Aug. 20, 2019 (EIRNS)—Former Swiss central banker Philipp Hildebrand, BlackRock Germany chief economist Elga Bartsch, former Fed vice-chairman Stanley Fischer and former deputy governor of the Bank of Canada Jean Boivin have signed a BlackRock paper calling for a “regime change” in monetary policy, involving the end of central bank “independence.” BlackRock is the largest private equity group in the world; their policy paper has been forwarded for the coming Jackson Hole, Wyoming meeting of central banks Aug. 22-24.

Since all instruments of monetary policy have failed, the four BlackRock officials propose what they call “going direct”: central banks and governments should sit together and decide to put money directly into the hands of public and private receivers.

In a Bloomberg interview, Hildebrand says: “We are going to see a regime change in monetary policy that’s as big a deal as the one we saw between pre-crisis and post-crisis, a blurring of fiscal and monetary activities and responsibilities.” The reference is to the introduction of the hyperinflationary policy of quantitative easing, in the aftermath of the 2008 financial crisis.

For those who might think this means money for investments, the BlackRock paper leaves no doubt that it is not: the “going direct” proposal aims at using what Ben Bernanke called “helicopter money” to generate just-enough inflation to supposedly achieve “price stability.” It involves establishing a permanent “standing emergency fiscal facility” that would only be used in extremis and in combination with monetary and fiscal policy becoming “jointly responsible for achieving the inflation target.”

In other words, we are facing a complete overturning of the concept of national banking.

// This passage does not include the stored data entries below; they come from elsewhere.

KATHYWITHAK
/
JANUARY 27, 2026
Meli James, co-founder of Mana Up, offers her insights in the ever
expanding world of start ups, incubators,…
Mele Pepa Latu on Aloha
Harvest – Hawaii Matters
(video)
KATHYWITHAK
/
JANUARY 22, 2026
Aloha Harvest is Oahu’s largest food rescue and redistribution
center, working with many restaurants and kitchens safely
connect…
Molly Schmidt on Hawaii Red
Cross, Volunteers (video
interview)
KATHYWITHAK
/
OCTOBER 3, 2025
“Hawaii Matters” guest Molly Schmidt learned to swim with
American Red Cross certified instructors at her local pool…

It is the institutionalized end of “independence” not of central banks from governments but of governments from central banks, i.e., the markets. The German liberal daily Die Welt calls it “The end of the financial world as we have known it.”

The so-called “inflation target” is in reality a cover to inject enough monetary values into the system to sustain the inflated global financial aggregates, which are now in the range of $1.5 quadrillion. At one point down the road, this will explode into hyperinflation. As Lyndon LaRouche used to reiterate, if they stubbornly refuse to go for a bankruptcy reorganization of the system, central banks have no other option than to supply the rope to hang themselves.